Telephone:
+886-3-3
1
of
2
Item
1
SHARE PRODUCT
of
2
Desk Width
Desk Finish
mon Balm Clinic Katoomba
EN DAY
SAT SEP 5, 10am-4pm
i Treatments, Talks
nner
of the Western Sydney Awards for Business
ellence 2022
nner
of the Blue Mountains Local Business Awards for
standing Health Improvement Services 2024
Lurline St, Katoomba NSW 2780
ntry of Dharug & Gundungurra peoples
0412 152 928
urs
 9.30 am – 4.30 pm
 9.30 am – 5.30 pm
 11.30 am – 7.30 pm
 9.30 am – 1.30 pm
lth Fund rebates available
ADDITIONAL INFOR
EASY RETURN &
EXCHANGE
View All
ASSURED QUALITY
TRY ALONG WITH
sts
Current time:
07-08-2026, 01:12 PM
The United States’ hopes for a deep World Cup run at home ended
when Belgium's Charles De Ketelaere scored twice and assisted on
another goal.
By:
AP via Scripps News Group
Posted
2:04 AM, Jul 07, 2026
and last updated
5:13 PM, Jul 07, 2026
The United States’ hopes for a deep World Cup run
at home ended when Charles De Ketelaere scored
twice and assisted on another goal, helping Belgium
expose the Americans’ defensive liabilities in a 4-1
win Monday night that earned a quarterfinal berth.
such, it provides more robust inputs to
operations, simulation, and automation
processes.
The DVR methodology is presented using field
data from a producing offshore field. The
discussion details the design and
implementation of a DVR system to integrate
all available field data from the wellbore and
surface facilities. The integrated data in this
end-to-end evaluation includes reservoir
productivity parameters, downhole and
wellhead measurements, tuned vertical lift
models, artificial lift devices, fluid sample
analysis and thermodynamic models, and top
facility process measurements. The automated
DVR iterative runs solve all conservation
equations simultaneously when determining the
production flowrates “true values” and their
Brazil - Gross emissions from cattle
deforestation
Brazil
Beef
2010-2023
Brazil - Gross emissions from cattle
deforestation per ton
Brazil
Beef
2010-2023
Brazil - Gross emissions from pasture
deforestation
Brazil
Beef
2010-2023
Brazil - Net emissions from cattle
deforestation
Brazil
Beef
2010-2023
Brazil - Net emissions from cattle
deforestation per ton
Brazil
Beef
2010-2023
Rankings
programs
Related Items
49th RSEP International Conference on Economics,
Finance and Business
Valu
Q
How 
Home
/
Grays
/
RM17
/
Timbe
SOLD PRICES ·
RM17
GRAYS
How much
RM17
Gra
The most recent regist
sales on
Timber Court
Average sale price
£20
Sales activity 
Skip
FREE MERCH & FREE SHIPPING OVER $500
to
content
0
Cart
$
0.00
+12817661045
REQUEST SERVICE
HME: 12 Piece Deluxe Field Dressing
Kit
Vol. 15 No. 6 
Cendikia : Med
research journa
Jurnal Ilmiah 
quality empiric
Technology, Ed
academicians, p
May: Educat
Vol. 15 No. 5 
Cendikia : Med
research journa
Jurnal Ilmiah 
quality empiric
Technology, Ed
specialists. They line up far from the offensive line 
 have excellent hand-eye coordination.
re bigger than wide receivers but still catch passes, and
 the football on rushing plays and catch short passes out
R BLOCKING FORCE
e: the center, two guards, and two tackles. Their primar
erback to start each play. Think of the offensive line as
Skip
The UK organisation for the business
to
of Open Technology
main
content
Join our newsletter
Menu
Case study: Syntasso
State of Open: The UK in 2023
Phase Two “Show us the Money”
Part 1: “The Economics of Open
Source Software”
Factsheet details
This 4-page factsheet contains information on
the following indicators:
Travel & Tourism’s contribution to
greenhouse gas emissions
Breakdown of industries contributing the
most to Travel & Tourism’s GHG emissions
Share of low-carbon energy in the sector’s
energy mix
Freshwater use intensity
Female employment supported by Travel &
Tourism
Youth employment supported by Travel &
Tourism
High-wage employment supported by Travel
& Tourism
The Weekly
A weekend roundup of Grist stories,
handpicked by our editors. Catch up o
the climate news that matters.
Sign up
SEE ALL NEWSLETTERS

▸ **TASK ITEM**: Every record above needs to be copied exactly.

▸ **RESPONSE BELOW**:
Telephone:
+886-3-3
1
of
2
Item
1
SHARE PRODUCT
of
2
Desk Width
Desk Finish
mon Balm Clinic Katoomba
EN DAY
SAT SEP 5, 10am-4pm
i Treatments, Talks
nner
of the Western Sydney Awards for Business
ellence 2022
nner
of the Blue Mountains Local Business Awards for
standing Health Improvement Services 2024
Lurline St, Katoomba NSW 2780
ntry of Dharug & Gundungurra peoples
0412 152 928
urs
 9.30 am – 4.30 pm
 9.30 am – 5.30 pm
 11.30 am – 7.30 pm
 9.30 am – 1.30 pm
lth Fund rebates available
ADDITIONAL INFOR
EASY RETURN &
EXCHANGE
View All
ASSURED QUALITY
TRY ALONG WITH
sts
Current time:
07-08-2026, 01:12 PM
The United States’ hopes for a deep World Cup run at home ended
when Belgium's Charles De Ketelaere scored twice and assisted on
another goal.
By:
AP via Scripps News Group
Posted
2:04 AM, Jul 07, 2026
and last updated
5:13 PM, Jul 07, 2026
The United States’ hopes for a deep World Cup run
at home ended when Charles De Ketelaere scored
twice and assisted on another goal, helping Belgium
expose the Americans’ defensive liabilities in a 4-1
win Monday night that earned a quarterfinal berth.
such, it provides more robust inputs to
operations, simulation, and automation
processes.
The DVR methodology is presented using field
data from a producing offshore field. The
discussion details the design and
implementation of a DVR system to integrate
all available field data from the wellbore and
surface facilities. The integrated data in this
end-to-end evaluation includes reservoir
productivity parameters, downhole and
wellhead measurements, tuned vertical lift
models, artificial lift devices, fluid sample
analysis and thermodynamic models, and top
facility process measurements. The automated
DVR iterative runs solve all conservation
equations simultaneously when determining the
production flowrates “true values” and their
Brazil - Gross emissions from cattle
deforestation
Brazil
Beef
2010-2023
Brazil - Gross emissions from cattle
deforestation per ton
Brazil
Beef
2010-2023
Brazil - Gross emissions from pasture
deforestation
Brazil
Beef
2010-2023
Brazil - Net emissions from cattle
deforestation
Brazil
Beef
2010-2023
Brazil - Net emissions from cattle
deforestation per ton
Brazil
Beef
2010-2023
Rankings
programs
Related Items
49th RSEP International Conference on Economics,
Finance and Business
Valu
Q
How 
Home
/
Grays
/
RM17
/
Timbe
SOLD PRICES ·
RM17
GRAYS
How much
RM17
Gra
The most recent regist
sales on
Timber Court
Average sale price
£20
Sales activity 
Skip
FREE MERCH & FREE SHIPPING OVER $500
to
content
0
Cart
$
0.00
+12817661045
REQUEST SERVICE
HME: 12 Piece Deluxe Field Dressing
Kit
Vol. 15 No. 6 
Cendikia : Med
research journa
Jurnal Ilmiah 
quality empiric
Technology, Ed
academicians, p
May: Educat
Vol. 15 No. 5 
Cendikia : Med
research journa
Jurnal Ilmiah 
quality empiric
Technology, Ed
specialists. They line up far from the offensive line 
 have excellent hand-eye coordination.
re bigger than wide receivers but still catch passes, and
 the football on rushing plays and catch short passes out
R BLOCKING FORCE
e: the center, two guards, and two tackles. Their primar
erback to start each play. Think of the offensive line as
Skip
The UK organisation for the business
to
of Open Technology
main
content
Join our newsletter
Menu
Case study: Syntasso
State of Open: The UK in 2023
Phase Two “Show us the Money”
Part 1: “The Economics of Open
Source Software”
Factsheet details
This 4-page factsheet contains information on
the following indicators:
Travel & Tourism’s contribution to
greenhouse gas emissions
Breakdown of industries contributing the
most to Travel & Tourism’s GHG emissions
Share of low-carbon energy in the sector’s
energy mix
Freshwater use intensity
Female employment supported by Travel &
Tourism
Youth employment supported by Travel &
Tourism
High-wage employment supported by Travel
& Tourism
The Weekly
A weekend roundup of Grist stories,
handpicked by our editors. Catch up o
the climate news that matters.
Sign up
SEE ALL NEWSLETTERS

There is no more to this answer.